Russian boy abandoned: U.S. mother who sent boy back to Russia must pay child support
An American woman who sent the Russian boy she adopted back to Moscow on a one-way flight has been ordered to pay tens of thousands of dollars in child support.
Torry Hansen will have to pay a lump sum of $150,000 to the child she named Justin but later abandoned, as well as $1,000 per month until he is an adult.
On Thursday a judge in Bedford County, Tennessee ruled that she must begin making the child support payments in June and continue to pay until the boy, who is now 10 years old, turns 18.
Circuit Court Judge Lee Russell said the $150,000 Hansen must pay includes damages for breach of contract, legal fees and support for the boy.
Tennessee nurse Torry Hansen took a trip to Russia in 2009 and met Artem, who she renamed Justin, in an orphanage. Their meeting is pictured here
Hansen sent Artem Saveliev back to Russia in April 2010 with a letter saying the child was disturbed and violent and she did not want him anymore.

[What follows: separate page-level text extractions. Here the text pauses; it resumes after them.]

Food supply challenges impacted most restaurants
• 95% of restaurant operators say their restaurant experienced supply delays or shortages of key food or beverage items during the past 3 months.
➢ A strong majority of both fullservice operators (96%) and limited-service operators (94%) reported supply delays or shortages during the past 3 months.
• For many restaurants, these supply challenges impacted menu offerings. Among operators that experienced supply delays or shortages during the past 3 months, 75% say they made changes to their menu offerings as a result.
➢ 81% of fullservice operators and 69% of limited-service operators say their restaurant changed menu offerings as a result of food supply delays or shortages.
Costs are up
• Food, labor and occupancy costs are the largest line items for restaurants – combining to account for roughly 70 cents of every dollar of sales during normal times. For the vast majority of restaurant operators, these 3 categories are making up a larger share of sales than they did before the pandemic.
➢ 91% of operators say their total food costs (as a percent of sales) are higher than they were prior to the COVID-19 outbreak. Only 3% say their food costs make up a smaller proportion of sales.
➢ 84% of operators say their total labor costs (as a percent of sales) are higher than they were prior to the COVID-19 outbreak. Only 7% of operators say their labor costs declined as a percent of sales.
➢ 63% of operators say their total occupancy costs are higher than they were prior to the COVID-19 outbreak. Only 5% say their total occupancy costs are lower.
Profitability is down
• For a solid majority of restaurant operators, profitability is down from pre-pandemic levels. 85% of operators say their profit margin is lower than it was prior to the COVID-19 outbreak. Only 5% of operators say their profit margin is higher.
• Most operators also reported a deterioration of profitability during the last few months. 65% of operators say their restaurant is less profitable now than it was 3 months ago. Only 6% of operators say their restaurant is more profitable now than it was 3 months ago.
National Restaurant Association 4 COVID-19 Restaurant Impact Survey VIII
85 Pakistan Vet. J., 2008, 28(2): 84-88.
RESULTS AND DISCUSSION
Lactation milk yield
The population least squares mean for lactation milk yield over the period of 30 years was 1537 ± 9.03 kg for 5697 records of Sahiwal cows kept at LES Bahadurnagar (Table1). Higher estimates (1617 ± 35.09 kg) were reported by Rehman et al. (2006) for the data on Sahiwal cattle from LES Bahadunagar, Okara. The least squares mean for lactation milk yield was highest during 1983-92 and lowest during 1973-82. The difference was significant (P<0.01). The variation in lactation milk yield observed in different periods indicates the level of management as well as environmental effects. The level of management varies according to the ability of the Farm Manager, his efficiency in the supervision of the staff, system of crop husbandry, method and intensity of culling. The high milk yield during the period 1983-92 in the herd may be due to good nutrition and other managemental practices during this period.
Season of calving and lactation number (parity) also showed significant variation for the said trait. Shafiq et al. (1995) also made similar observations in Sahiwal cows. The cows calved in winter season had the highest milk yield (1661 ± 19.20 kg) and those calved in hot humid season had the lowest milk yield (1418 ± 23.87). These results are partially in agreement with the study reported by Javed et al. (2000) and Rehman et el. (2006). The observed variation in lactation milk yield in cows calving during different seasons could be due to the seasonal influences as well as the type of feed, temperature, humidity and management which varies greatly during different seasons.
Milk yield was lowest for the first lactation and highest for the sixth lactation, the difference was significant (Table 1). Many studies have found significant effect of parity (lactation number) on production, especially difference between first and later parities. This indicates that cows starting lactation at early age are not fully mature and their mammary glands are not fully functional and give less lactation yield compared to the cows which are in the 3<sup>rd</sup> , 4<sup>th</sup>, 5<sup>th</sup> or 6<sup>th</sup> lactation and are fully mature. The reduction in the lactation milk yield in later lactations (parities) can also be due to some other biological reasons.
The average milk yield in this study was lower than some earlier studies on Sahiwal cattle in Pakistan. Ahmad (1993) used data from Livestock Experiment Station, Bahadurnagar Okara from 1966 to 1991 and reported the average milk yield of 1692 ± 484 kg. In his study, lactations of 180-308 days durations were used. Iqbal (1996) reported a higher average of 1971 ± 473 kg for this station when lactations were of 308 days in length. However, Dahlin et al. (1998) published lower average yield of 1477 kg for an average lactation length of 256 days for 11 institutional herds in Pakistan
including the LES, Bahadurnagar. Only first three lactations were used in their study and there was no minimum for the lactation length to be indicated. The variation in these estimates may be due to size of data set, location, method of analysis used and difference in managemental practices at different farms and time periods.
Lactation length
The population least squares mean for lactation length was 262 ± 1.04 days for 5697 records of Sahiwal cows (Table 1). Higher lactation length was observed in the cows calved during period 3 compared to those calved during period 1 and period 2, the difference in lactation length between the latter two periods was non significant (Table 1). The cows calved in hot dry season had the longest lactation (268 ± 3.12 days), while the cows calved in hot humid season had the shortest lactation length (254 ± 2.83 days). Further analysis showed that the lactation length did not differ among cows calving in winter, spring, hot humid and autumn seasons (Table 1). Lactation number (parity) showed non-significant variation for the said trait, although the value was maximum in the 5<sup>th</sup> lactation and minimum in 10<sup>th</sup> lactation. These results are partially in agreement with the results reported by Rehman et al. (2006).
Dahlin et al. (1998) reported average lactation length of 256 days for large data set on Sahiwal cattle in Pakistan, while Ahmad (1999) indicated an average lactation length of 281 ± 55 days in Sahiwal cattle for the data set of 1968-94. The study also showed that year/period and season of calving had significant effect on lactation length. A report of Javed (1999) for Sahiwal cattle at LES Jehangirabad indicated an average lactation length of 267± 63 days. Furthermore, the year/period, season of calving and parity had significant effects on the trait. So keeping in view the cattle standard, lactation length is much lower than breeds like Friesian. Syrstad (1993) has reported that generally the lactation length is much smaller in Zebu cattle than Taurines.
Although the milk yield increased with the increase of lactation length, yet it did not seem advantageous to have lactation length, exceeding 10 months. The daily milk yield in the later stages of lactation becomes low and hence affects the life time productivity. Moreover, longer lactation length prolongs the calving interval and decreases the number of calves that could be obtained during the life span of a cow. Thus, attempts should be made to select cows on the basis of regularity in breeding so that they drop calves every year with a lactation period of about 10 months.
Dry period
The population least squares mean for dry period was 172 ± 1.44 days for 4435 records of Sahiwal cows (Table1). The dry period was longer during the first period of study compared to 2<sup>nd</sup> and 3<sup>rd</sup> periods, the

The case created an international uproar and prompted Russia to temporarily halt its adoption program with the U.S.
The World Association for Children and Parents, which helped Hansen adopt the child, then filed a lawsuit seeking child support.
Hansen has since moved to Redding, California and has failed to show up at any of the hearings, said Larry Crain, an attorney for the adoption agency.
She has hired a series of three Tennessee lawyers to represent her but the most recent one, he said, has been granted permission to leave the case. She did, however, hire a court reporter to attend the hearing.
Artem, who is now nearly ten, lives in a suburb of Moscow with his foster parents and other children who are having difficulties finding adoptive parents
Hansen filed a lawsuit last month in California against representatives of a Russian orphanage saying the Russian Federation Supreme Court annulled the adoption.
“In doing so, it denied defendants the ability to recover a sum of money in the form of child support from plaintiff,” the suit says.
Hansen wants the California court to recognise the Russian decision.
Adoption advocates hailed the Tennessee court order as a measure of justice for the boy, and said the judge”s decision would show there are consequences to abandoning adopted children.
Hansen apparently never told social workers that she was having problems with the boy.
The agency sued Hansen to deter others from doing anything similar and to show the Russians that “you cannot do this in America and get away with it,” Mr Crain said.
“It has certainly caused concern on the part of Russian officials that unless there are consequences when a parent abandons a child placed in their home, there”s a need for safeguards to make sure this never occurs,” he added.
The judge said in his order that when Hansen adopted the boy she signed a contract acknowledging that it was possible the child could have physical, emotional or behaviour problems that were unreported and even unknown to the adoption agency.
Lee said $58,000 of the $150,000 will pay for the past two years” worth of support and medical fees for the boy in Russia.
Court documents say the boy was hospitalised for three weeks after he returned to Moscow, but they do not say what he was treated for.
He was later moved to an orphanage and then sent to another institution.